____ PROVIDED RECORDS

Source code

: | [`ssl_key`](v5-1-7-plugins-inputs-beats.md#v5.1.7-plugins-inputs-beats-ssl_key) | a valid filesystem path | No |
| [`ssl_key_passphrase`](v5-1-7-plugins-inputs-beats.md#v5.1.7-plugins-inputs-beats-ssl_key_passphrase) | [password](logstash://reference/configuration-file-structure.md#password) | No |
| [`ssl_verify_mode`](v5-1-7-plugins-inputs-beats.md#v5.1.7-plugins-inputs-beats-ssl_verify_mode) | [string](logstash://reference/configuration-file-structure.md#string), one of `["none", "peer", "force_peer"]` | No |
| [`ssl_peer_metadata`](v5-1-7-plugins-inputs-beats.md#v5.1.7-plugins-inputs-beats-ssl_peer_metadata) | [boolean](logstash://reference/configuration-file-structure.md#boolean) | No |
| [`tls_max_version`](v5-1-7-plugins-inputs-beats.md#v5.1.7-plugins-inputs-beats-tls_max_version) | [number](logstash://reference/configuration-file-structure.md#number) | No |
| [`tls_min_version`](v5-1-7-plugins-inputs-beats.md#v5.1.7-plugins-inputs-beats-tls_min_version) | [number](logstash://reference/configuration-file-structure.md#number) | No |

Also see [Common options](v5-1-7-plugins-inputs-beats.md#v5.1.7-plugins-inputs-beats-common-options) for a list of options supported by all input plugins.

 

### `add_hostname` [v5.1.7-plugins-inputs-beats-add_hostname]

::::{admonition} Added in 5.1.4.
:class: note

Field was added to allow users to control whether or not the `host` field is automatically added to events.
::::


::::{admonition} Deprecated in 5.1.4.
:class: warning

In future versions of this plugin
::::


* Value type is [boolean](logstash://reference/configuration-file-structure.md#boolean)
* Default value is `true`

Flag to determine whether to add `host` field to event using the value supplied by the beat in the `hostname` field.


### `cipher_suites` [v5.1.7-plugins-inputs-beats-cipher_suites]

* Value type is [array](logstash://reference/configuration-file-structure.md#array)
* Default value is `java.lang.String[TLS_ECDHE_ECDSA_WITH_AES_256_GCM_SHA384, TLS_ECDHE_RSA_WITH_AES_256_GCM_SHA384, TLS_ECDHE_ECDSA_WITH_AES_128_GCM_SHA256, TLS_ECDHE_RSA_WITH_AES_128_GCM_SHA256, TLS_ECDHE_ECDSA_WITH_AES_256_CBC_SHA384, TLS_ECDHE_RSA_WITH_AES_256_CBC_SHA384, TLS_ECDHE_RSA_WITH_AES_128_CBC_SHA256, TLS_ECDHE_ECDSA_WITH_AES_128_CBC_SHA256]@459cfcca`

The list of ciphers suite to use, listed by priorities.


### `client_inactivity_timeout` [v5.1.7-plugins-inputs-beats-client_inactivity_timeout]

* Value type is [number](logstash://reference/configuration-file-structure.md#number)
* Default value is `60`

________

• HOW TO COMPLETE THIS TASK
An exact copy of every entry above is the expected answer.

• TASK OUTPUT
Source code

: | [`ssl_key`](v5-1-7-plugins-inputs-beats.md#v5.1.7-plugins-inputs-beats-ssl_key) | a valid filesystem path | No |
| [`ssl_key_passphrase`](v5-1-7-plugins-inputs-beats.md#v5.1.7-plugins-inputs-beats-ssl_key_passphrase) | [password](logstash://reference/configuration-file-structure.md#password) | No |
| [`ssl_verify_mode`](v5-1-7-plugins-inputs-beats.md#v5.1.7-plugins-inputs-beats-ssl_verify_mode) | [string](logstash://reference/configuration-file-structure.md#string), one of `["none", "peer", "force_peer"]` | No |
| [`ssl_peer_metadata`](v5-1-7-plugins-inputs-beats.md#v5.1.7-plugins-inputs-beats-ssl_peer_metadata) | [boolean](logstash://reference/configuration-file-structure.md#boolean) | No |
| [`tls_max_version`](v5-1-7-plugins-inputs-beats.md#v5.1.7-plugins-inputs-beats-tls_max_version) | [number](logstash://reference/configuration-file-structure.md#number) | No |
| [`tls_min_version`](v5-1-7-plugins-inputs-beats.md#v5.1.7-plugins-inputs-beats-tls_min_version) | [number](logstash://reference/configuration-file-structure.md#number) | No |

Also see [Common options](v5-1-7-plugins-inputs-beats.md#v5.1.7-plugins-inputs-beats-common-options) for a list of options supported by all input plugins.

 

### `add_hostname` [v5.1.7-plugins-inputs-beats-add_hostname]

::::{admonition} Added in 5.1.4.
:class: note

Field was added to allow users to control whether or not the `host` field is automatically added to events.
::::


::::{admonition} Deprecated in 5.1.4.
:class: warning

In future versions of this plugin
::::


* Value type is [boolean](logstash://reference/configuration-file-structure.md#boolean)
* Default value is `true`

Flag to determine whether to add `host` field to event using the value supplied by the beat in the `hostname` field.


### `cipher_suites` [v5.1.7-plugins-inputs-beats-cipher_suites]

* Value type is [array](logstash://reference/configuration-file-structure.md#array)
* Default value is `java.lang.String[TLS_ECDHE_ECDSA_WITH_AES_256_GCM_SHA384, TLS_ECDHE_RSA_WITH_AES_256_GCM_SHA384, TLS_ECDHE_ECDSA_WITH_AES_128_GCM_SHA256, TLS_ECDHE_RSA_WITH_AES_128_GCM_SHA256, TLS_ECDHE_ECDSA_WITH_AES_256_CBC_SHA384, TLS_ECDHE_RSA_WITH_AES_256_CBC_SHA384, TLS_ECDHE_RSA_WITH_AES_128_CBC_SHA256, TLS_ECDHE_ECDSA_WITH_AES_128_CBC_SHA256]@459cfcca`

The list of ciphers suite to use, listed by priorities.


### `client_inactivity_timeout` [v5.1.7-plugins-inputs-beats-client_inactivity_timeout]

* Value type is [number](logstash://reference/configuration-file-structure.md#number)
* Default value is `60`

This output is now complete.